The last unit of GE Renewable Energy’s Wudongde (WDD) hydropower plant has been successfully linked to the grid for electricity generation and has completed 72 hours of trial operation. The company was responsible for the design, engineering, manufacture, installation monitoring, and commissioning of the six 850 MW Francis turbine generating sets and accompanying equipment for the hydropower project under a contract signed in 2015. 

These are among the world’s biggest units ever utilised in a hydroelectric project, with a combined capacity of 850 MW. In July 2020, the first unit was linked to the grid. A single unit of this type is estimated to be capable of powering the equivalent of 1.8 million average Chinese households. 

WDD is already the China Three Gorges Corporation (CTG) and GE Renewable Energy’s third collaborative large-scale national energy infrastructure project on a national scale. The Three Gorges Project was linked to the grid in 2008, and the Xiangjiaba hydropower project was finished in 2014. The WDD hydropower facility, with a total installed capacity of 10,200 MW, is located in the lower sections of the Jinsha River. The power plant is an important component in China’s West-East Power Transmission project, in which the country is developing power resources in the west and sending energy to provinces in the east that are short on power. 

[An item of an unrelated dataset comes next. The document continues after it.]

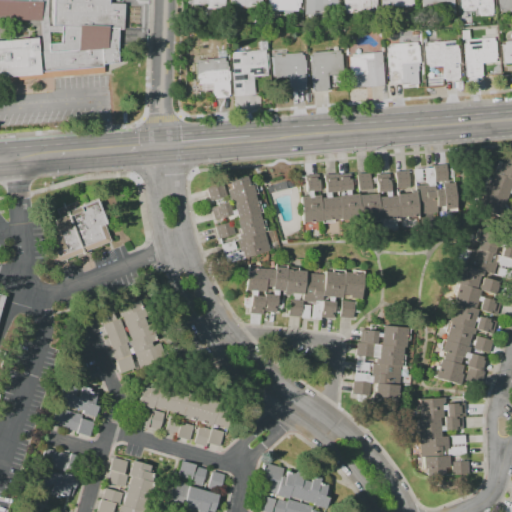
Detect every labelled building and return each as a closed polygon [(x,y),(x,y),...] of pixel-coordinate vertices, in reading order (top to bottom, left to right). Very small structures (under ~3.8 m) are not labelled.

The clean energy produced by the WDD hydropower project is expected to save roughly 12.2 million of conventional coal. Similarly, the power plant is anticipated to cut CO2 emissions by 30.5 million tonnes and SO2 emissions by 104,000 tonnes. In order to complete the project, GE Renewable Energy increased local hydropower capacity in China. Among other things, the project was overseen from the company’s site in Tianjin, China, where the majority of the components were also made.